Luigi Comollo often anglicized as Louis Comollo (7 April 1817 – 2 April 1839) was a seminarian at the Seminary of Chieri of Archdiocese of Turin. He is well known for being an intimate friend of Saint John Bosco. One of the famous and first book of St. Bosco was the biography of Comollo.

==Early life==
Born on 7 April 1817 in Pra, Cinzano, Italy, to Carlo and Gioanna Comollo. Comollo was a nephew of the Provost of Cinzano, Fr. Joseph Comollo. Comollo was often ill-treated by his classmates, but he never retaliated and always forgave them. Comollo’s actions made a great impression on John Bosco so much so that because of him Bosco took his spiritual life seriously. In his memoirs, Bosco recollects that Comollo taught him to "live as a Christian". In 1835 Comollo entered the Seminary of Chieri.

==Promise to Bosco==
John Bosco and Luigi Comollo were close friends. One day after having read a long passage from the lives of the saints, they talked about death and the consolation that would arise from knowing the state of the deceased person. At the end of the conversation they both drew up this contract: "Whichever of us is the first to die will, if God permits it, bring back word of his salvation to his surviving companion". Bosco narrates that he entered the contract without realizing the gravity of such an undertaking; Nevertheless they ratified they contract repeatedly, especially during Comollo's last illness. According to Bosco, Comollo's last words and his last look at Bosco sealed his promise. Many of their companions knew about this contract.

==Death and apparition==
According to Don Bosco's memoirs, Comollo predicted his death at least one year before its occurring. At 2:00 am in early morning of 2 April 1837 Luigi Comollo, who was often sick, fell ill and died at the age of 22. On the next evening he was buried in nearby Saint Philip’s Church.
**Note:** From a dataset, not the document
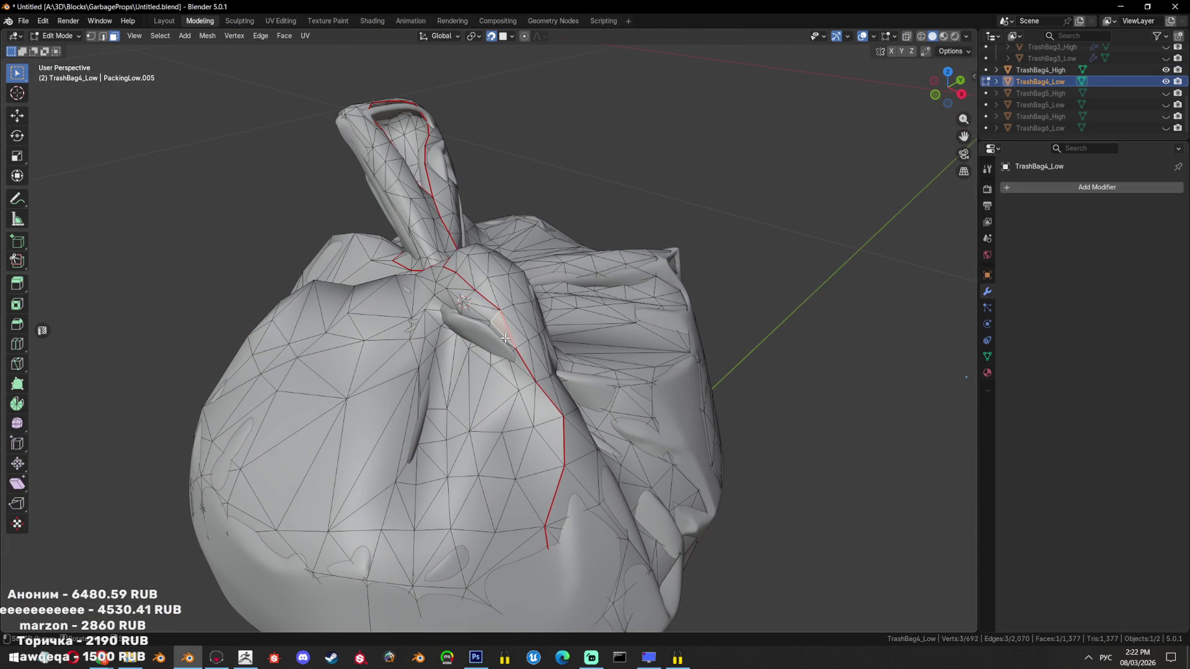
{"action": "key", "text": "l"}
That night, after Bosco went to bed in the dormitory which he shared with more than twenty other seminarians. Bosco says that he was convinced that this was to be the night when his promise would be fulfilled.
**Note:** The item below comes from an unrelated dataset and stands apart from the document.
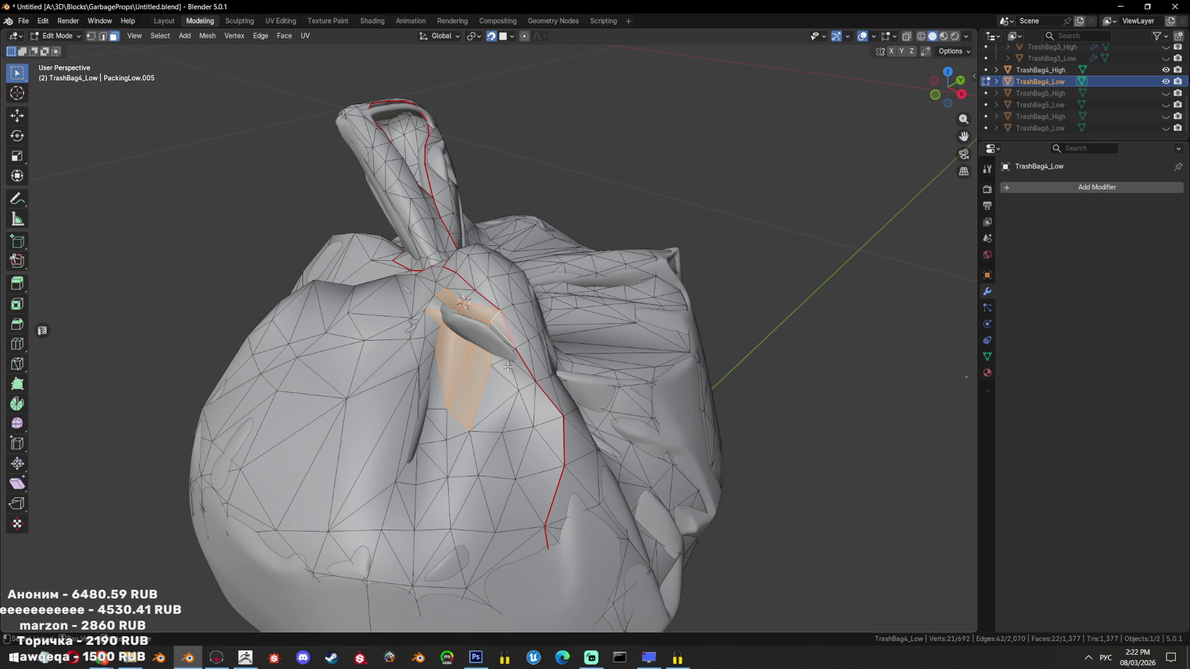
{"action": "key", "text": "l"}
According to Bosco, about 11:30 a deep rumble was heard in the corridor. It sounded as if a heavy wagon drawn by many horses were coming up to the dormitory door. It got louder and louder, like thunder, and the whole dormitory shook. The seminarians tumbled out of bed in terror and huddled together for comfort. Then, above the violent and thundering noise, the voice of Comollo was heard clearly. Three times he repeated very distinctly: "Bosco, I am saved." All heard the noise; some recognized the voice without understanding the meaning; others understood it as well as Bosco did. Bosco records that it was the first time in his life he recollects being afraid. The fear and terror were so bad that Bosco fell ill to the point of death.

==After death==
The Rector of the seminary managed to obtain a special permission from the Authorities, which enabled Luigi to be buried inside the Church of St. Philip, adjacent to the Seminary at Chieri, Turin. A gravestone in Cinzano was put in honor of Comollo and his remains rest under the Altar of the Church of the Seminary of Chieri.
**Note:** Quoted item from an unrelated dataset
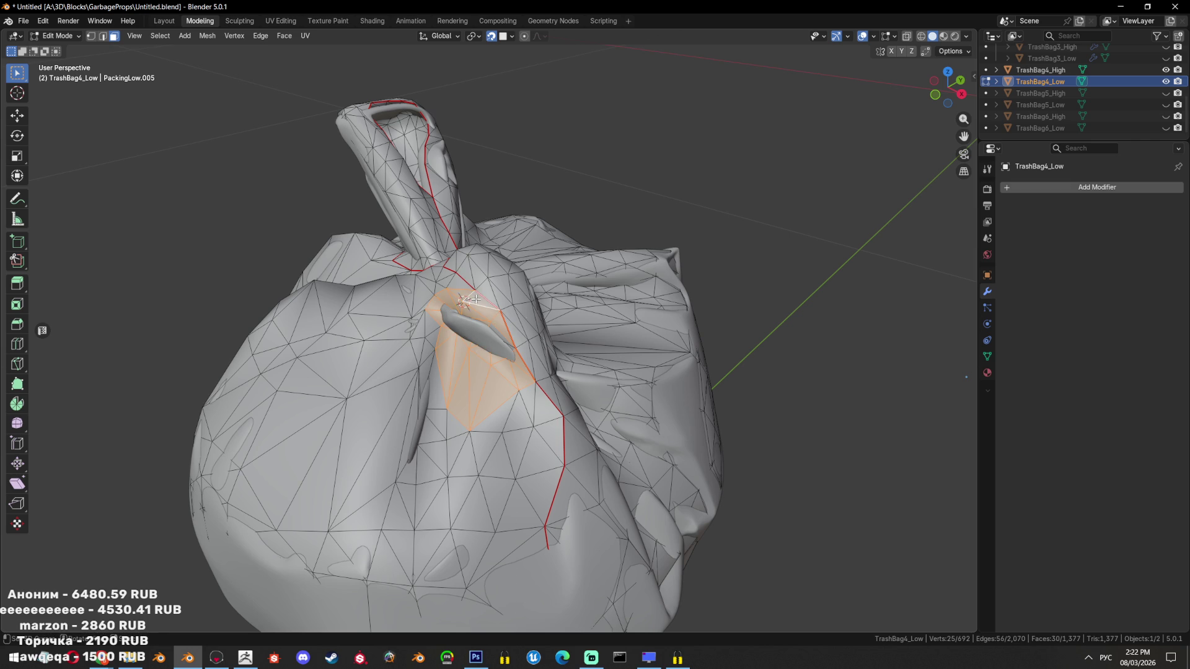
{"action": "left_click_drag", "start_coordinate": [476, 300], "coordinate": [524, 410]}
{"action": "scroll", "scroll_direction": "up", "scroll_amount": 3}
His exemplary life won him private devotion amongst the seminarians. His tomb was desecrated by several of his companions who cut some fingers of his hand as relics. This hampered procedure to establish a cause of canonization in the Catholic Church.

The Comune of Chieri created a museum project to allow the visitor into the rooms of the former seminary where Comollo and Bosco studied.